■ **PROBLEM**
Search the material below for the string "NEPAL" and list each line that holds it.

■ **RECORD SET**
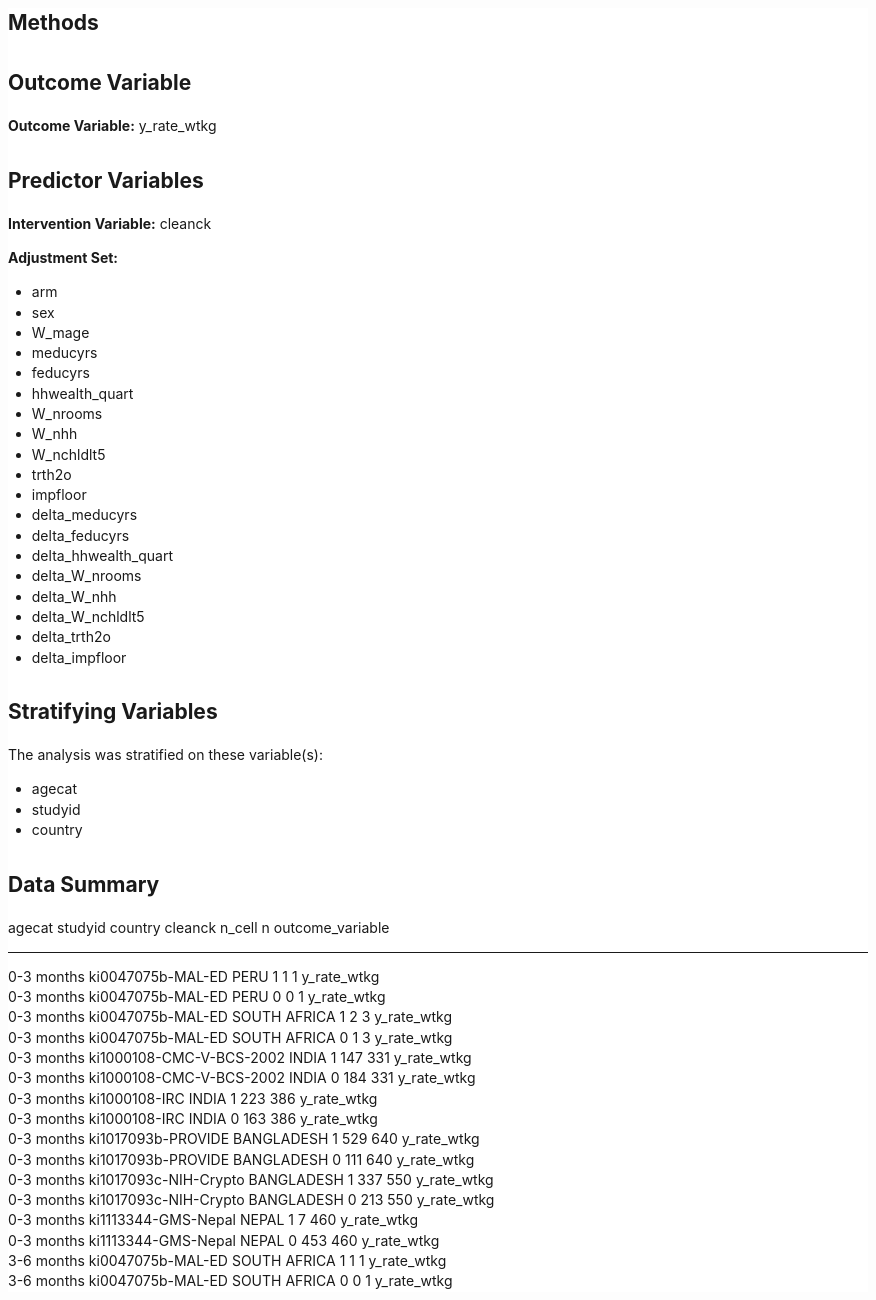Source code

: 





## Methods
## Outcome Variable

**Outcome Variable:** y_rate_wtkg

## Predictor Variables

**Intervention Variable:** cleanck

**Adjustment Set:**

* arm
* sex
* W_mage
* meducyrs
* feducyrs
* hhwealth_quart
* W_nrooms
* W_nhh
* W_nchldlt5
* trth2o
* impfloor
* delta_meducyrs
* delta_feducyrs
* delta_hhwealth_quart
* delta_W_nrooms
* delta_W_nhh
* delta_W_nchldlt5
* delta_trth2o
* delta_impfloor

## Stratifying Variables

The analysis was stratified on these variable(s):

* agecat
* studyid
* country

## Data Summary

agecat         studyid                    country        cleanck    n_cell     n  outcome_variable 
-------------  -------------------------  -------------  --------  -------  ----  -----------------
0-3 months     ki0047075b-MAL-ED          PERU           1               1     1  y_rate_wtkg      
0-3 months     ki0047075b-MAL-ED          PERU           0               0     1  y_rate_wtkg      
0-3 months     ki0047075b-MAL-ED          SOUTH AFRICA   1               2     3  y_rate_wtkg      
0-3 months     ki0047075b-MAL-ED          SOUTH AFRICA   0               1     3  y_rate_wtkg      
0-3 months     ki1000108-CMC-V-BCS-2002   INDIA          1             147   331  y_rate_wtkg      
0-3 months     ki1000108-CMC-V-BCS-2002   INDIA          0             184   331  y_rate_wtkg      
0-3 months     ki1000108-IRC              INDIA          1             223   386  y_rate_wtkg      
0-3 months     ki1000108-IRC              INDIA          0             163   386  y_rate_wtkg      
0-3 months     ki1017093b-PROVIDE         BANGLADESH     1             529   640  y_rate_wtkg      
0-3 months     ki1017093b-PROVIDE         BANGLADESH     0             111   640  y_rate_wtkg      
0-3 months     ki1017093c-NIH-Crypto      BANGLADESH     1             337   550  y_rate_wtkg      
0-3 months     ki1017093c-NIH-Crypto      BANGLADESH     0             213   550  y_rate_wtkg      
0-3 months     ki1113344-GMS-Nepal        NEPAL          1               7   460  y_rate_wtkg      
0-3 months     ki1113344-GMS-Nepal        NEPAL          0             453   460  y_rate_wtkg      
3-6 months     ki0047075b-MAL-ED          SOUTH AFRICA   1               1     1  y_rate_wtkg      
3-6 months     ki0047075b-MAL-ED          SOUTH AFRICA   0               0     1  y_rate_wtkg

■ **TASK SOLUTION**
0-3 months     ki1113344-GMS-Nepal        NEPAL          1               7   460  y_rate_wtkg      
0-3 months     ki1113344-GMS-Nepal        NEPAL          0             453   460  y_rate_wtkg      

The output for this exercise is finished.